- [What the task requires]:
Below are entries; output exactly the lines from the one with "ring tip: (424, 436)" to the one with "middle pip: (1108, 470)", both included, and nothing else.

- [Data]:
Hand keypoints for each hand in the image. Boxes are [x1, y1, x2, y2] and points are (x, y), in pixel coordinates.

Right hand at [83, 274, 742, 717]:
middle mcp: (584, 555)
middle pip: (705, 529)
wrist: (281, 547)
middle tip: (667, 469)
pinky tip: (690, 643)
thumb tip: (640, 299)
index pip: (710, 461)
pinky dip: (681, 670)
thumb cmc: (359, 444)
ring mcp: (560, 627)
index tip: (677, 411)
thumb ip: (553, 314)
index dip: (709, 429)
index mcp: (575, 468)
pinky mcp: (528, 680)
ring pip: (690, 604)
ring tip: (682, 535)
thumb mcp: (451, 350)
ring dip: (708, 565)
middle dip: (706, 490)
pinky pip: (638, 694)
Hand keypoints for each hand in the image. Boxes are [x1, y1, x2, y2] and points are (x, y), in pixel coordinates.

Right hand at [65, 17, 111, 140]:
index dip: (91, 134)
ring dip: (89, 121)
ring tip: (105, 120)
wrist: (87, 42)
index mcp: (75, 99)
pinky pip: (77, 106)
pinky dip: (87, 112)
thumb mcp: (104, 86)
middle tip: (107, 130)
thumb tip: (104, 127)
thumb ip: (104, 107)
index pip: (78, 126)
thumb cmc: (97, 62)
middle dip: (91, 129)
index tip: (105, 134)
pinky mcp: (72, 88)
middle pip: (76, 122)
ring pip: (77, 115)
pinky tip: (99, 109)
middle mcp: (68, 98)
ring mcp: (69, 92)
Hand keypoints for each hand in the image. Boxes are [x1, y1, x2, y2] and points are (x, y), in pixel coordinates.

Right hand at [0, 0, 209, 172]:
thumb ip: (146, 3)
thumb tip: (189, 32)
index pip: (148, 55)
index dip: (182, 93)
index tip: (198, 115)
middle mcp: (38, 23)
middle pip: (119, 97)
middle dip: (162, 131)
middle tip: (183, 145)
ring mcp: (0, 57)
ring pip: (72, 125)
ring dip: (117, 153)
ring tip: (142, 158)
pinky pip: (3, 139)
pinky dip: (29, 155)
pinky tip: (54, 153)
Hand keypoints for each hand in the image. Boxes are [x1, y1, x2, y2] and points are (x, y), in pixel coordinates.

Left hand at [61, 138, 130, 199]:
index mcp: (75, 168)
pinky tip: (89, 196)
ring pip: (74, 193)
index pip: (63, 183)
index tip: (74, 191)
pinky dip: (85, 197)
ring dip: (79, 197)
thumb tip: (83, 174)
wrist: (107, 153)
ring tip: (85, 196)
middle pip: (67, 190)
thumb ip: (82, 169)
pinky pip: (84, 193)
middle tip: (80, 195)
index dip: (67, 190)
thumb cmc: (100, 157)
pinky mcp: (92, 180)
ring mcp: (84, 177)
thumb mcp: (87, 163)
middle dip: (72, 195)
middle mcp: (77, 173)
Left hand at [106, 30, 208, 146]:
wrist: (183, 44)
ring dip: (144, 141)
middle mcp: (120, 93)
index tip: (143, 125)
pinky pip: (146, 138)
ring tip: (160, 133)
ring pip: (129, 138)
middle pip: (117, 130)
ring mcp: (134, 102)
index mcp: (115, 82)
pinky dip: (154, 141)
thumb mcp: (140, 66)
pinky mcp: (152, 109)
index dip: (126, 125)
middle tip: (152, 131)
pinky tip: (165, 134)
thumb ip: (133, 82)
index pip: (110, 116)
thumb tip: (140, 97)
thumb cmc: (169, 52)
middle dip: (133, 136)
==
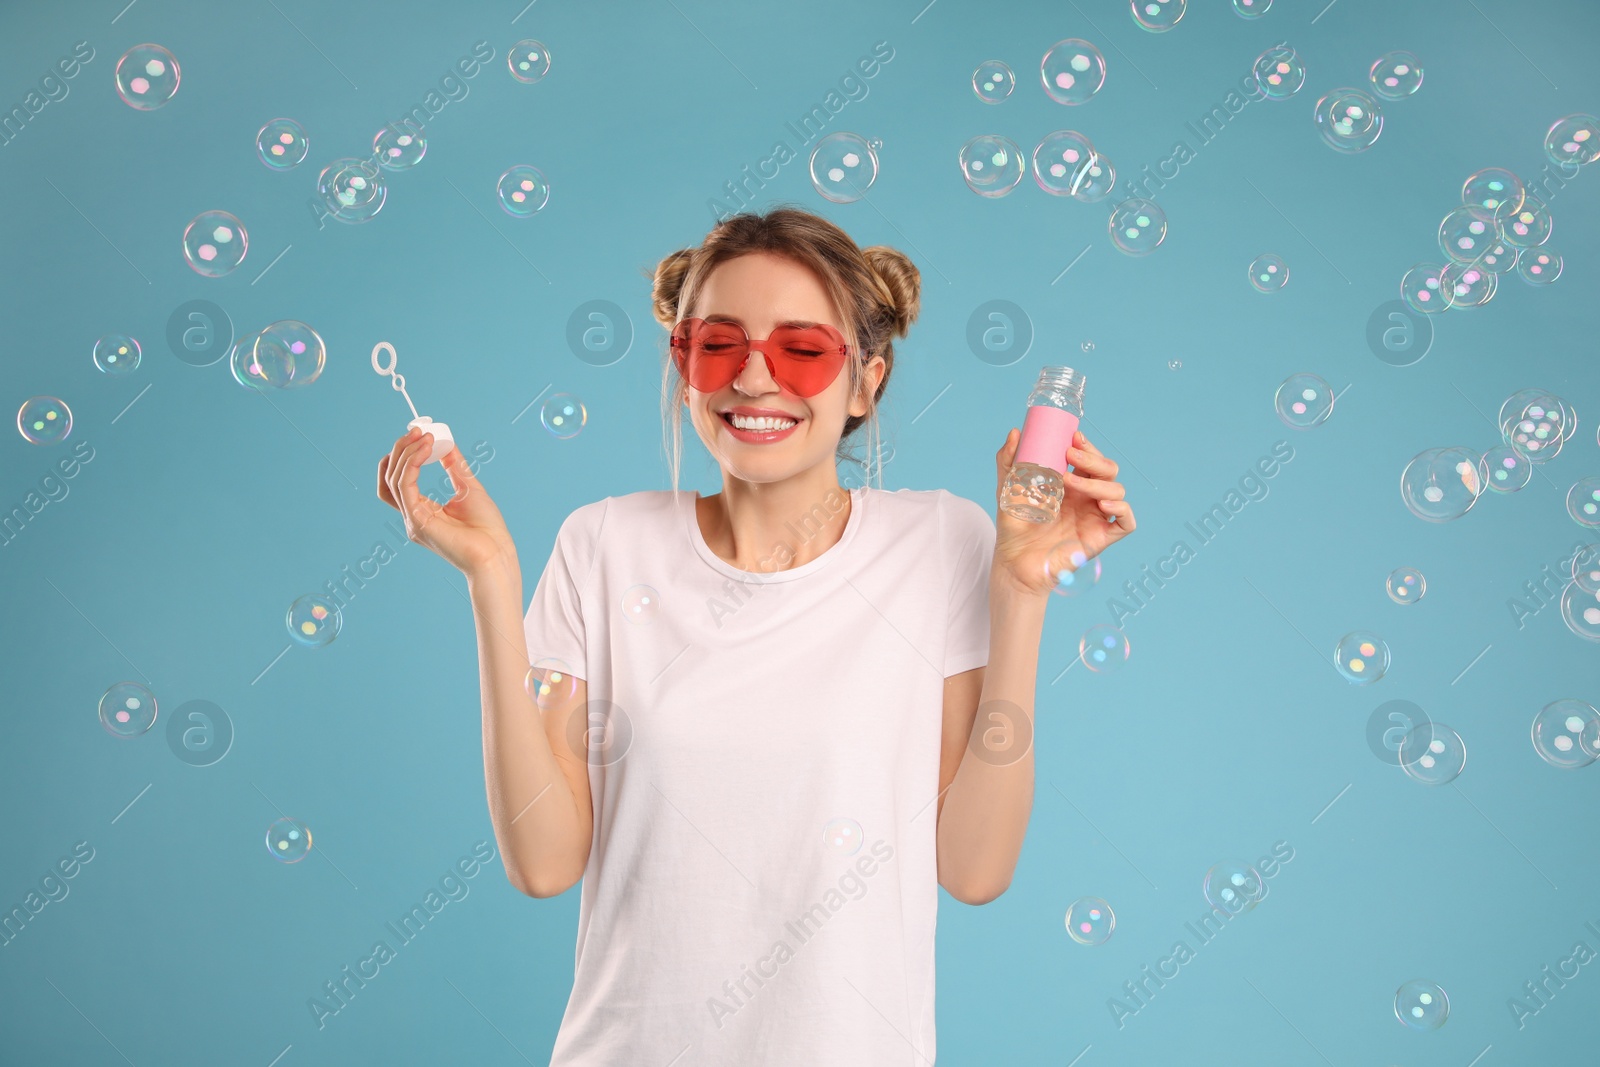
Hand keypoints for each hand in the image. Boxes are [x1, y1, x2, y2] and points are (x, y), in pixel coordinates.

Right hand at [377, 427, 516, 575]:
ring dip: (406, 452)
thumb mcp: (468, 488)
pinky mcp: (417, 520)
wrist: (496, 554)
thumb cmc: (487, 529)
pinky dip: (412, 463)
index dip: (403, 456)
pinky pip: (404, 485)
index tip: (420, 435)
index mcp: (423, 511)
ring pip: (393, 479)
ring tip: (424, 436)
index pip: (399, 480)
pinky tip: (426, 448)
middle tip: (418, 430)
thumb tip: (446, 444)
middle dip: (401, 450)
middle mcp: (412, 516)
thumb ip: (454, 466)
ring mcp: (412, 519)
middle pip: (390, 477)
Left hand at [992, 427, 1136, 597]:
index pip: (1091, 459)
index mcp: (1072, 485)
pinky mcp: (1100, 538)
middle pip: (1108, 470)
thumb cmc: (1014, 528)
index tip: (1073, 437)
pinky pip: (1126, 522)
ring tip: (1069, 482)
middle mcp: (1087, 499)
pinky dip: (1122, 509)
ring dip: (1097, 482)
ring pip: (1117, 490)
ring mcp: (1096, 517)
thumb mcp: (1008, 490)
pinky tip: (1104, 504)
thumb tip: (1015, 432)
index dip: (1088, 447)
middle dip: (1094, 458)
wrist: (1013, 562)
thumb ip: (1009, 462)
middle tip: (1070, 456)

- [Task solution]:
ring tip: (424, 436)
index pip: (399, 480)
pinky tip: (426, 448)
middle tip: (418, 430)
thumb tip: (446, 444)
middle dip: (401, 450)
middle mcp: (412, 516)
thumb ip: (454, 466)
ring mcp: (412, 519)
middle pip: (390, 477)
Left hand at [992, 427, 1136, 597]:
index pip: (1091, 459)
index mcp: (1072, 485)
pinky mcp: (1100, 538)
middle pip: (1108, 470)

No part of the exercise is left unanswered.